● **About this task**: Beginning with the first line, transcribe the entries below exactly through the line containing "right wrist: (48, 70)", inclusive.

● **Records supplied**:
* * *
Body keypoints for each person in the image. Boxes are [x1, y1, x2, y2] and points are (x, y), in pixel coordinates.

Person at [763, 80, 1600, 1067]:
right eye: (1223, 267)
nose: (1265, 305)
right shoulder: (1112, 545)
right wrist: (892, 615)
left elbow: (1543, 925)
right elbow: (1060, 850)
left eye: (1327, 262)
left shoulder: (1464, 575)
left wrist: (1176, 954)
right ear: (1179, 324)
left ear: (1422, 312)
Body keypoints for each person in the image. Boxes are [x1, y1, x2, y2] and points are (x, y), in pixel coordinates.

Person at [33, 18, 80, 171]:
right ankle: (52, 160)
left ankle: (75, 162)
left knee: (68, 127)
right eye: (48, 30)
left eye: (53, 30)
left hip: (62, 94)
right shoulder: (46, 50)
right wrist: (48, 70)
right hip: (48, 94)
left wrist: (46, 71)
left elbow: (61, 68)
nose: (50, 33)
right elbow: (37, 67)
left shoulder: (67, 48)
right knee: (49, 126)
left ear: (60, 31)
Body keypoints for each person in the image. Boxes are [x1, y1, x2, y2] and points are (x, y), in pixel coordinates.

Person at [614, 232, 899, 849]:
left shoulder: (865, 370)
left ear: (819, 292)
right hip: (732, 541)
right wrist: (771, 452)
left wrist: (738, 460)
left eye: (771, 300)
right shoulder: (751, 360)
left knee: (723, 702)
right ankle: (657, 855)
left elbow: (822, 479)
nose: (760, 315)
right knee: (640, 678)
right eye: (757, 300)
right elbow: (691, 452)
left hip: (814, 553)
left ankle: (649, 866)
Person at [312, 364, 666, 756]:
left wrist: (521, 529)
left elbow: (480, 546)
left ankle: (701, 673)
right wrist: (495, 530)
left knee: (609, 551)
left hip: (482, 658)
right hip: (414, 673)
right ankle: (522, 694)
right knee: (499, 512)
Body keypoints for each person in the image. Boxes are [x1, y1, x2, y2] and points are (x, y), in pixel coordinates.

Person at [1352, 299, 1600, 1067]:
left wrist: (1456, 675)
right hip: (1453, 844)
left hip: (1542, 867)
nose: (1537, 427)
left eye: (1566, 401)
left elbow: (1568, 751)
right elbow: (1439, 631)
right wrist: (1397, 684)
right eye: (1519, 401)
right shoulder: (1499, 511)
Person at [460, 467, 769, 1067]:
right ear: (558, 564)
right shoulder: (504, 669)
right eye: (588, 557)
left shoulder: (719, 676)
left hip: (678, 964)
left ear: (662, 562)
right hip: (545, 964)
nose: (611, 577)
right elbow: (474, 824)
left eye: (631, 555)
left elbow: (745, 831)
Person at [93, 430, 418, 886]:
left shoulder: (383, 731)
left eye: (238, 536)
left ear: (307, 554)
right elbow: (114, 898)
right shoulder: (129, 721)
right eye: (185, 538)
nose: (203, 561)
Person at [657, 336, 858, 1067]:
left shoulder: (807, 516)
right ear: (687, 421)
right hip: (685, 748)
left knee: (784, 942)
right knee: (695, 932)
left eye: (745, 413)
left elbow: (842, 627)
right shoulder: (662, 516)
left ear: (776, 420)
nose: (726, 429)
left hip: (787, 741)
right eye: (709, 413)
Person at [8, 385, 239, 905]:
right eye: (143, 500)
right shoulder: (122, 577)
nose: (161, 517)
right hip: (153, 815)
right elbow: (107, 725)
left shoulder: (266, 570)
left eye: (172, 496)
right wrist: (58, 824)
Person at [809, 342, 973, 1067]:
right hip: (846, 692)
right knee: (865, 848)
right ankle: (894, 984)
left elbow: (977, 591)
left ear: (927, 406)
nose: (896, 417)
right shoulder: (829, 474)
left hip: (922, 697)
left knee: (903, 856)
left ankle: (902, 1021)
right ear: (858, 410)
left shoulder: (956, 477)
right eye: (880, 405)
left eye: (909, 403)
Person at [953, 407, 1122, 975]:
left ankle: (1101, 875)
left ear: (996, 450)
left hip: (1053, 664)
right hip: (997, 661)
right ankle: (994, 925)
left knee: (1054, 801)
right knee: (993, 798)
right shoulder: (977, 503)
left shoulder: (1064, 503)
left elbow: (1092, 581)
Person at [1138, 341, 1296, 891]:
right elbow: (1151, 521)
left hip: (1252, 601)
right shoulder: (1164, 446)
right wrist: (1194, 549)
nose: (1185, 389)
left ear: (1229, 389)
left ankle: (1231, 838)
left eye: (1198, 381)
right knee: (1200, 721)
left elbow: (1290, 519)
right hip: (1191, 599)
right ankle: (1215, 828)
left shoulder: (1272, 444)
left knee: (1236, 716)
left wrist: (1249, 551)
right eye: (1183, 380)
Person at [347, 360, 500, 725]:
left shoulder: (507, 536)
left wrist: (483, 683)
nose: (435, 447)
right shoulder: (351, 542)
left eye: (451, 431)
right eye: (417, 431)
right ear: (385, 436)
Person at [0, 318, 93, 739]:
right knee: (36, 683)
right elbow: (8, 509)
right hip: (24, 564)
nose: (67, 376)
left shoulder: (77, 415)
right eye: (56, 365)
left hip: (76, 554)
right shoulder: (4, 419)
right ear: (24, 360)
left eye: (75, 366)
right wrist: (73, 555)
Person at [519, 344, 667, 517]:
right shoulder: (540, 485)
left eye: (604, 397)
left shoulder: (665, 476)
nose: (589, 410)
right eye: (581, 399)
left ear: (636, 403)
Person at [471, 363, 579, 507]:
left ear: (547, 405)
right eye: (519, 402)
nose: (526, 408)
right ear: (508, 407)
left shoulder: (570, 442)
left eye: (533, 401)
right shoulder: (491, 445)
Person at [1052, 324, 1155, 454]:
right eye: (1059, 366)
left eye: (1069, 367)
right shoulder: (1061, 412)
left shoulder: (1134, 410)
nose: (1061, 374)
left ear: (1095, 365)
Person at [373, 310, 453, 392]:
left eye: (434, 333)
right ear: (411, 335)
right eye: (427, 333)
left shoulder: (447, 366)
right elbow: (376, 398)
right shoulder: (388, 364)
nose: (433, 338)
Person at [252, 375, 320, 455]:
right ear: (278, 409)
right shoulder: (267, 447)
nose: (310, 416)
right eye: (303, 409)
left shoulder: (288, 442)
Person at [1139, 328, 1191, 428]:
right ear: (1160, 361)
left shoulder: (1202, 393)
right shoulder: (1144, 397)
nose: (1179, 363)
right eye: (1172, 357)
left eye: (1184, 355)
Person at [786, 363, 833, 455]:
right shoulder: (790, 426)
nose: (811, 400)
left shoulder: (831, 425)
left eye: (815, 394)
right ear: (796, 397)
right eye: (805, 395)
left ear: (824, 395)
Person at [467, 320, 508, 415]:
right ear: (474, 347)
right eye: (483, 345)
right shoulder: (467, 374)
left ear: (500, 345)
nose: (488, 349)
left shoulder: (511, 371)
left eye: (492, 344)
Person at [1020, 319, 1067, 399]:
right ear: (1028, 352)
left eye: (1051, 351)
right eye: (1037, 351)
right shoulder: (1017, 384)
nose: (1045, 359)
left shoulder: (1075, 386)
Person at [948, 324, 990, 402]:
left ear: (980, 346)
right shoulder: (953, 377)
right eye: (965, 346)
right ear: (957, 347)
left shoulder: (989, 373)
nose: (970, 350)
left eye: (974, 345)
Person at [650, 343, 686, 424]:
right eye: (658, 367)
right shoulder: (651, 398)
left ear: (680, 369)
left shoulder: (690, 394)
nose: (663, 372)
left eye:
* * *
● **Result**:
Body keypoints for each person in the image. Boxes are [x1, y1, x2, y2] and points are (x, y), in pixel coordinates.

Person at [763, 80, 1600, 1067]:
right eye: (1223, 267)
nose: (1265, 305)
right shoulder: (1112, 545)
right wrist: (892, 615)
left elbow: (1543, 925)
right elbow: (1060, 850)
left eye: (1327, 262)
left shoulder: (1464, 575)
left wrist: (1176, 954)
right ear: (1179, 324)
left ear: (1422, 312)
Body keypoints for each person in the image. Boxes are [x1, y1, x2, y2] and points are (x, y), in pixel coordinates.

Person at [33, 18, 80, 171]:
right ankle: (52, 160)
left ankle: (75, 162)
left knee: (68, 127)
right eye: (48, 30)
left eye: (53, 30)
left hip: (62, 94)
right shoulder: (46, 50)
right wrist: (48, 70)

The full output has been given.